According to the cryptocurrency news report, how much did Celsius Network owe investors when it filed for bankruptcy protection?

-- Start of Source passage --

NEW YORK: Bitcoin and other cryptocurrencies rose in value on Friday after the US Securities and Exchange Commission was handed a setback in its legal campaign against the hard-hit sector. The increases came after a federal judge in Manhattan partially dismissed the SEC's case against the creators of the XRP cryptocurrency, Ripple Labs, who were accused of marketing their currency without first registering it with the Wall Street regulator. The SEC has argued for years that certain digital currencies are financial securities, like stocks or bonds, and are therefore subject to its supervision as an investment product.

The crypto community rejects the argument bitterly and has struggled to withstand the increased scrutiny as well as a string of scandals and arrests of top figures in the sector. "There are still questions about how this applies to other tokens and whether the ruling will hold up, but for now, it's a huge win for the industry," said a note from financial advisor The Motley Fool. In a second day of gains, Ethereum was up 5.69 percent in the past 24 hours and Elon Musk-supported Dogecoin was up more than 7 percent. Bitcoin, the main asset in the crypto space, was up 2.3 percent over the past 24 hours, Judge Analisa Torres ruled that this argument could not be upheld for individuals who bought XRP, although she agreed with the SEC regarding institutional investors.

This ruling is a slap in the face for the SEC, which has changed tack in recent months and taken the world's largest cryptocurrency exchange platform, Binance, and the leading US player, Coinbase, to court. Since 2020, a dozen industry participants have been targeted by the regulator, determined to clean up what the body's chairman, Gary Gensler, describes as the "wild west". The SEC's critics, including members of US Congress, accuse it of trying to impose an old and inappropriate regulatory framework on a new technology. Coinbase gained nearly 25 percent over the session on Wall Street on Thursday though it dipped slightly on Friday.

In another development, US prosecutors arrested the former head of Celsius Network on fraud charges, a year after the cryptocurrency platform filed for bankruptcy protection while owing investors $4.7 billion. A Justice Department indictment of Alexander Mashinsky listed seven criminal counts, including securities fraud, wire fraud and market manipulation. Mashinsky is accused of "orchestrating a scheme to defraud customers of Celsius through a series of false claims about the fundamental safety and security of the Celsius platform," said US Attorney Damian Williams of the southern district of New York state. "Whether it's old-school fraud or some new-school crypto scheme, it doesn’t matter one bit

. It's all fraud to us," Williams said in a press release. "And we'll be here to catch it." Mashinksy, who was born in Ukraine before living in Israel and then the United States, faces decades of potential imprisonment, with each of the seven counts holding a maximum possible sentence of between five and 20 years. Mashinsky was arrested early Thursday and scheduled to be presented in court later in the day. Authorities also charged Roni Cohen-Pavon, Celsius's former chief revenue officer, who is an Israeli citizen and is currently abroad. At its peak in late 2021, Celsius had more than one million clients and held more than $25 billion in assets. But the company hit hard times in the spring of 2022 as the value of cryptocurrencies plummeted.

-- End of Source passage --
-- Start of Dataset records --

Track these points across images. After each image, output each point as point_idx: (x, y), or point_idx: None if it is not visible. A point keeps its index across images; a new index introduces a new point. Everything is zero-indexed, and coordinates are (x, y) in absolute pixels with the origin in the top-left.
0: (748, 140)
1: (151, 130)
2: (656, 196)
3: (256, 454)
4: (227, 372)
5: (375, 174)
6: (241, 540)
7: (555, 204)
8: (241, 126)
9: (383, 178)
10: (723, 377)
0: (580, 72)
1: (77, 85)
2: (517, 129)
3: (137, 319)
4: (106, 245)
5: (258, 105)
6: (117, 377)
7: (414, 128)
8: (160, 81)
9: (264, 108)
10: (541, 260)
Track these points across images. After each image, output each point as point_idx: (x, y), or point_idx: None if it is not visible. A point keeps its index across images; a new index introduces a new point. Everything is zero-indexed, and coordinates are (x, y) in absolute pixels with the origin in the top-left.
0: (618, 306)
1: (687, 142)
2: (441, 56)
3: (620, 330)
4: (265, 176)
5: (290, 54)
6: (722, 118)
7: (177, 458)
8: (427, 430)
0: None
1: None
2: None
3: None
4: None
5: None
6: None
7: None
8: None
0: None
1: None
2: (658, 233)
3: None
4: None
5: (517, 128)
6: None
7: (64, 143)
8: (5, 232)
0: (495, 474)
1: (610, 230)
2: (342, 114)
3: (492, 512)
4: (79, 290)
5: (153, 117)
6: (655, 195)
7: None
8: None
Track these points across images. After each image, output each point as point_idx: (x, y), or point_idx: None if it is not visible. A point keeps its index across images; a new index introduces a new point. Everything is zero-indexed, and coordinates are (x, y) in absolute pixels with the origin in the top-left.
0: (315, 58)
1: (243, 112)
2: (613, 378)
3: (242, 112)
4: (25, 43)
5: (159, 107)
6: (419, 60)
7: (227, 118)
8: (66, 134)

-- End of Dataset records --

| Full response |
$4.7 billion